▶ **SUPPLIED PASSAGE**:
Today I did 7 and 1/2 in Central Park with my friend E. The run capped off a fun day of bridesmaid-dress-shopping (E. is getting married this summer), marathon expo-going, and frozen custard-hunting with my two closest friends. Ever since I had some frozen custard last year in the midwest and raved about it, my friend E. has been determined to find some in NYC and try it. Turns out the only place to get frozen custard in NYC is "The Shake Shack" in Madison Square Park (they also were apparently awarded the prize for best burger in New York in 2005 by New York Magazine, a fact I wish I had known before I ate a rather indifferent turkey sandwich for lunch). So, after some dress shopping and lunch, we headed to "The Shake Shack" and E. got her frozen custard. That turned out to be our most successful venture of the day, as we never found a dress we liked, and our projected 10-miler got reduced to 7.5 so we would have time to have dinner with our friend J. before she had to rush off to the opera. So, in all, I guess we accomplished pretty much what we set out to accomplish.

Posted by alweiss at March 24, 2006 10:30 PM

Comments

Hi. When I read a personal account of any sort, sometimes a song will come up based on a word ot recurring words. Spontaneously I find myself "visualizing" the actions of the words used (as in this case "bone density test" - which i have never taken but would be curious about). To existentially metaphorize downwards and make a human-to-machine parallel, it's like a music pop-up window suddenly materializes in the brain's desktop. It happended recently with a post by Alison she ended with "I will survive". I guess it could be called "cerebral-intra-multimediality", of far earlier origins than its IT counterpart. I read something and lay my own soundtrack to it. To make a complex thought short, I am reading your post and the first song that came up with "bone density test" was - based on your preoccupation - "bad to the bone" by George Thorogood: like you were worried about "bad bones." I would have posted the lyrics here for fun, but as i only remembered the refrain, I went to look at the lyrics and I thought they could be misinterpreted if just printed. And then I started to wonder about just how much music is heard without really listening. In fact I think about how it is not straightforward at all to be a good listener. Especially with danceable and heavily rhythmic music. But in fact, how hard it is to listen well in general. Just a thought. And while we are on the topic I would extend the challenge to accurately listening to ourselves: that could be quite an (a runner's) accomplishment. bests, corrado

Posted by: corrado giambalvo at March 25, 2006 05:15 AM

The thing I remember about your first year is how we used to go into the races so tired, we'd run poorly... then come out on Sunday upset with ourselves, and hammer the Sunday run, and all through the week, repeating the cycle. It was intensely frustrating... *until* the last weeks, when we finally started getting some recovery, and our times started dropping. I ran faster in those last weeks then I have since...

▶ **EXERCISE DETAILS**:
Rewrite the running blog post from the words "The thing I" through the words "I have since...", substituting "discouraging" for "frustrating". Begin at the words "The thing I" and stop after "I have since...".

(Data excerpts)
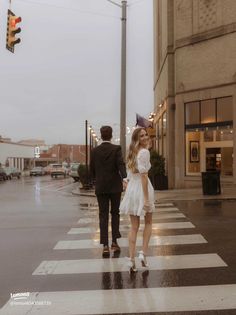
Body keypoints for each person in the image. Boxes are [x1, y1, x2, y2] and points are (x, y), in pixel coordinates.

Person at [120, 127, 155, 272]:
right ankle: (143, 253)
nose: (146, 137)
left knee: (134, 227)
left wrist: (127, 184)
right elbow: (144, 176)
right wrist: (146, 199)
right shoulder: (144, 152)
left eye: (146, 134)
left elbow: (127, 177)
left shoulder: (132, 153)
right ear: (137, 139)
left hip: (132, 189)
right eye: (142, 136)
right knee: (148, 222)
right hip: (142, 188)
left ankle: (131, 260)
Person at [90, 126, 127, 257]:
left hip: (101, 187)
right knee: (115, 213)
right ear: (111, 136)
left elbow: (92, 169)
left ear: (101, 136)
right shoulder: (116, 149)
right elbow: (120, 164)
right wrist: (125, 177)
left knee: (103, 215)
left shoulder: (94, 151)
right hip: (115, 187)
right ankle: (115, 242)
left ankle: (105, 245)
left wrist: (94, 182)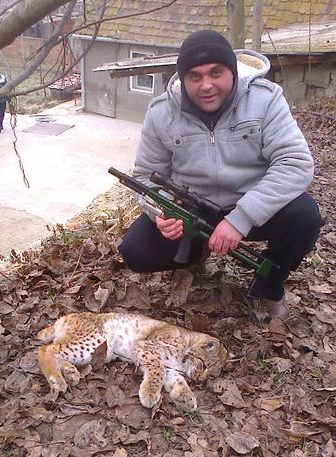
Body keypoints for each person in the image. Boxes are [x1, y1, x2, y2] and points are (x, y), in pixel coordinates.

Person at [118, 30, 323, 321]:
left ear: (233, 71)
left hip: (253, 209)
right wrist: (160, 212)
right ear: (183, 79)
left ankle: (271, 287)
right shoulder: (160, 113)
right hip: (191, 210)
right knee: (135, 250)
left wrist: (240, 219)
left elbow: (296, 163)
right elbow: (144, 176)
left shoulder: (265, 101)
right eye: (195, 76)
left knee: (305, 216)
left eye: (216, 73)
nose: (206, 85)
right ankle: (191, 255)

▶ **EXERCISE OUTPUT**:
The thing I remember about your first year is how we used to go into the races so tired, we'd run poorly... then come out on Sunday upset with ourselves, and hammer the Sunday run, and all through the week, repeating the cycle. It was intensely discouraging... *until* the last weeks, when we finally started getting some recovery, and our times started dropping. I ran faster in those last weeks then I have since...